FOLLOWUP: What sparked Sunday morning fire


Sunday morning’s garage fire behind a house just south of Our Lady of Guadalupe Church (WSB coverage here) burned big – as that photo from a neighbor showed – and briefly. We checked with Seattle Fire this morning to see what its investigator found out about the cause; SFD spokesperson Corey Orvold tells WSB that the fire was ruled accidental, sparked by “improperly discarded charcoal briquets.” No one was hurt, but the fire also burned a tree and damaged a car.

9 Replies to "FOLLOWUP: What sparked Sunday morning fire"

  • viewer June 6, 2016 (10:57 am)

    So was this “the convent” (of old) then??

    That might help to explain the OLG address.

    • WSB June 6, 2016 (11:13 am)

      I know you asked in the previous story; no one replied. I don’t know and wasn’t able to find anything online. – TR

  • JanS June 6, 2016 (11:06 am)

    to avoid this, use a bucket with water in it to dispose of your charcoal….

  • Kathleen Brennan June 6, 2016 (11:42 am)

    The address was incorrect.  It was a private residence further down the block.

  • sc June 6, 2016 (1:40 pm)

    I seem to recall from my Girl Scout days that if you can’t hold your hand close to a fire (or charcoal I guess) after dousing with water it’s not out!

  • Sheila G June 6, 2016 (4:21 pm)

    The ‘old convent’ was the former location of an alcohol addiction treatment center: Schick-Shadel. They sold the land and building to the Catholic Church and that’s where Our Lady of Guadalupe church and school were built. (The treatment program moved southward to a location on Ambaum Blvd. between White Center and Burien.) I think this happened in the late ’50’s but not positive…

    The old building was a beautiful white mansion with columns…I believe it faced north, so it had a fantastic view of downtown Seattle. Growing up in that neighborhood, we thought it looked like the White House and were quite in awe of it!
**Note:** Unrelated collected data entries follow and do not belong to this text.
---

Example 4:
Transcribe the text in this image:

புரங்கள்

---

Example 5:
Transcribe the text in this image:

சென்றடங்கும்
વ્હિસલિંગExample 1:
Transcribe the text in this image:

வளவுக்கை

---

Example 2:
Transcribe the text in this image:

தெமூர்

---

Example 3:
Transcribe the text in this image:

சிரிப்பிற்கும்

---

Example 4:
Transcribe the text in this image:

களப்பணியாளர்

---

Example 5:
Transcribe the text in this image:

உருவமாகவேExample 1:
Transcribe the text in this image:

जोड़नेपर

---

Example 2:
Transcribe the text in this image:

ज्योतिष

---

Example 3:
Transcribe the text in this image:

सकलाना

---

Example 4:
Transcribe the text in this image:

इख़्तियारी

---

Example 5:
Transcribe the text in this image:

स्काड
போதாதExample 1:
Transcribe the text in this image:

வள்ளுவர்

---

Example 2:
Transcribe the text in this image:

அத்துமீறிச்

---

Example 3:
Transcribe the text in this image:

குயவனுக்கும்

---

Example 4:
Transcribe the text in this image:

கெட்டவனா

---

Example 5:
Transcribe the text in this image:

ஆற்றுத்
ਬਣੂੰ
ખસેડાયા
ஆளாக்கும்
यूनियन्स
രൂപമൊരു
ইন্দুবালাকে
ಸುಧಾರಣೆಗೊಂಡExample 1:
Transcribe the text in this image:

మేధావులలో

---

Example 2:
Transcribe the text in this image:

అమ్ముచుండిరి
There were lots of wild blackberry bushes to the south of the building and we picked them every year to make jam and pies.

    I don’t think it was ever a convent but perhaps someone knows more about its origins and can enlighten us all.
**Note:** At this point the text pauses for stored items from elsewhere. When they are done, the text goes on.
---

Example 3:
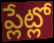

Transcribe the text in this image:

ప్లేట్లో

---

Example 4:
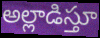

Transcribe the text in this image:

అల్లాడిస్తూ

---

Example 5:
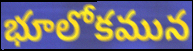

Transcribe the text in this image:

భూలోకమునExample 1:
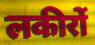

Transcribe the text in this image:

लकीरों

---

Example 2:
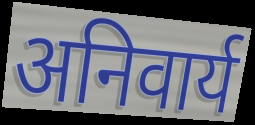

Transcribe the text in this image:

अनिवार्य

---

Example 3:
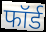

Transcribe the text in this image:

फॉर्ड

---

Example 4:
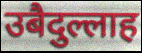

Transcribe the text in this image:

उबैदुल्लाह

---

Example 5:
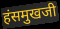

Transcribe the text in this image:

हंसमुखजी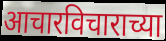
आचारविचाराच्याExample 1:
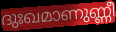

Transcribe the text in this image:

ദുഃഖമാണുണ്ണീ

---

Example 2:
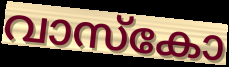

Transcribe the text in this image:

വാസ്കോ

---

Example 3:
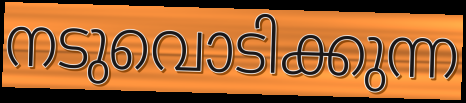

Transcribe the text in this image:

നടുവൊടിക്കുന്ന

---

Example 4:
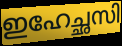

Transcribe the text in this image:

ഇഹേച്ഛസി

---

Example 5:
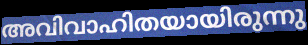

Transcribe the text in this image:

അവിവാഹിതയായിരുന്നു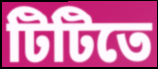
টিটিতে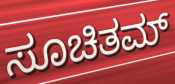
ಸೂಚಿತಮ್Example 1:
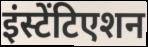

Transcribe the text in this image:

इंस्टेंटिएशन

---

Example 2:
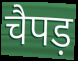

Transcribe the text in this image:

चैपड़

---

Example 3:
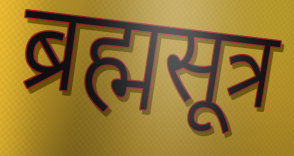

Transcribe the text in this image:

ब्रह्मसूत्र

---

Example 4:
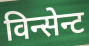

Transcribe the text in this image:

विन्सेन्ट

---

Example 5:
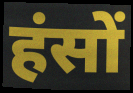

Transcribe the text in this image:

हंसों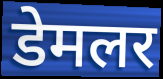
डेमलर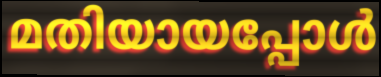
മതിയായപ്പോൾ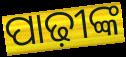
ପାଢ଼ୀଙ୍କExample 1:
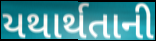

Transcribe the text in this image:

યથાર્થતાની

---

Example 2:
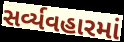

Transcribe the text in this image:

સર્વ્યવહારમાં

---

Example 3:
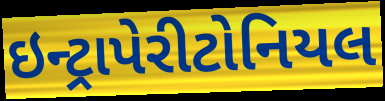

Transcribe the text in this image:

ઇન્ટ્રાપેરીટોનિયલ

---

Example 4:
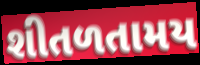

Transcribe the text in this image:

શીતળતામય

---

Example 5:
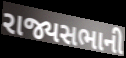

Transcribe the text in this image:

રાજ્યસભાની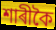
শাৰীকৈ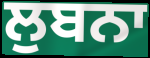
ਲੁਬਨਾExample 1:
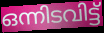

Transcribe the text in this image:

ഒന്നിടവിട്ട്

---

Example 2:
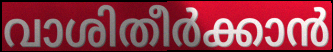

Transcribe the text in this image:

വാശിതീർക്കാൻ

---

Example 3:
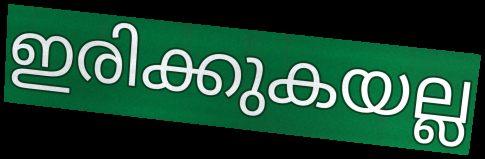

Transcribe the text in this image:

ഇരിക്കുകയല്ല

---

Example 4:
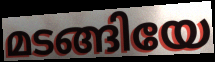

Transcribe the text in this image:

മടങ്ങിയേ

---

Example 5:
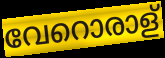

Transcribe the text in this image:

വേറൊരാള്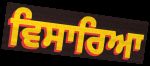
ਵਿਸਾਰਿਆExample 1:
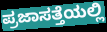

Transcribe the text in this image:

ಪ್ರಜಾಸತ್ತೆಯಲ್ಲಿ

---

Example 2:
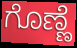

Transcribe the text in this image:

ಗೊಣ್ಣೆ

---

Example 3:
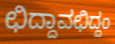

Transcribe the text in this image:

ಛಿದ್ದಾವಛಿದ್ದಂ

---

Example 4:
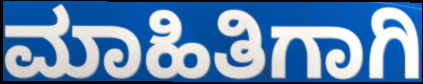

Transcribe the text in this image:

ಮಾಹಿತಿಗಾಗಿ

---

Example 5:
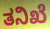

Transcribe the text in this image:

ತನಿಖೆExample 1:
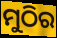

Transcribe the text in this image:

ମୁଠିର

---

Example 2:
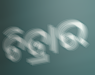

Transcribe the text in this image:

ଚିତ୍ରାର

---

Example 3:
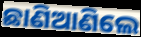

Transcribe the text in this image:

ଛାଣିଆଣିଲେ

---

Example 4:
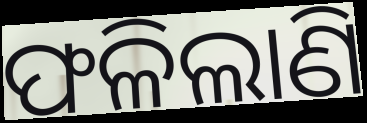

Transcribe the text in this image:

  • sc June 6, 2016 (6:21 pm)

    Some historical info from Schick Shadel website. 

    “Schick Shadel Hospital’s founder, Charles A. Shadel … in 1935 he opened up a colonial mansion with the comforts of home for those who were then considered society’s outcasts: alcoholics.”

    The 1959 Polk City lists the address as 7106 35th Ave SW

  • Sheila G June 6, 2016 (8:32 pm)

    SC-thank you for the research and information.  I am not surprised that the building is described as ‘colonial’. Those columns were impressive!
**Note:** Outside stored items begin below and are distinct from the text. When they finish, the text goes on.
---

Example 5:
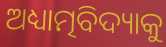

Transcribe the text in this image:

ଅଧ୍ୟାତ୍ମବିଦ୍ୟାକୁ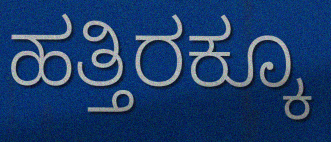
ಹತ್ತಿರಕ್ಕೂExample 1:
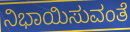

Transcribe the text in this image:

ನಿಭಾಯಿಸುವಂತೆ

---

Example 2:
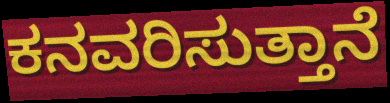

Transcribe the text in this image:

ಕನವರಿಸುತ್ತಾನೆ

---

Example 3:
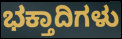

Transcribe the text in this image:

ಭಕ್ತಾದಿಗಳು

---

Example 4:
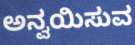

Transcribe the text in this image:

ಅನ್ವಯಿಸುವ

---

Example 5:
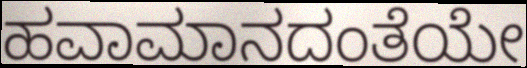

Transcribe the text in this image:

ಹವಾಮಾನದಂತೆಯೇ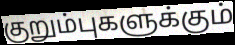
குறும்புகளுக்கும்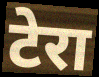
टेरा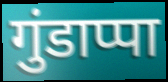
गुंडाप्पाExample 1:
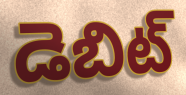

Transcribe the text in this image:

డెబిట్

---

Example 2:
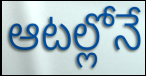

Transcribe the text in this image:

ఆటల్లోనే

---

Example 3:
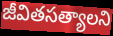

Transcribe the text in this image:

జీవితసత్యాలని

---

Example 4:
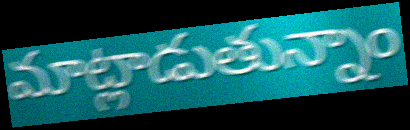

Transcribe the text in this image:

మాట్లాడుతున్నాం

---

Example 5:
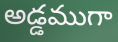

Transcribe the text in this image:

అడ్డముగాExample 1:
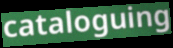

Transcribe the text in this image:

cataloguing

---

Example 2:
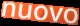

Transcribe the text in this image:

nuovo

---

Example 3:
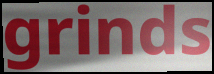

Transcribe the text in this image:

grinds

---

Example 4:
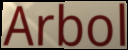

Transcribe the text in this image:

Arbol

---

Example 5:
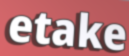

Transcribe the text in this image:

etake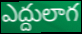
ఎద్దులాగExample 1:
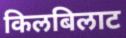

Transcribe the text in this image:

किलबिलाट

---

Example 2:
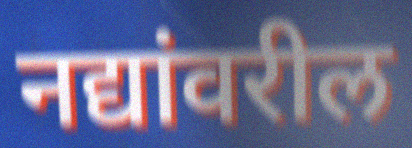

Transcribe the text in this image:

नद्यांवरील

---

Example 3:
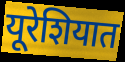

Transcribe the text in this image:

यूरेशियात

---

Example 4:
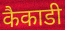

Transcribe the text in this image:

कैकाडी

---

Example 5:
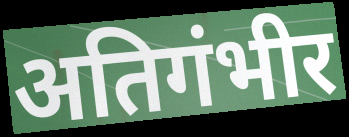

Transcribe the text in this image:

अतिगंभीर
  • viewer June 7, 2016 (9:31 am)

    C’mon people.

    The Schick Shadel place were there in the early 1960’s.

    The alley went straight through from north-to-south, and not the angular path it has had since the mid-1960’s.

    The house nearest to the present-day Church, on the east side of 35th SW south of Myrtle, was filled with nuns and nuns alone in the late 1960’s / early 1970’s, and those nuns taught at O.L.G.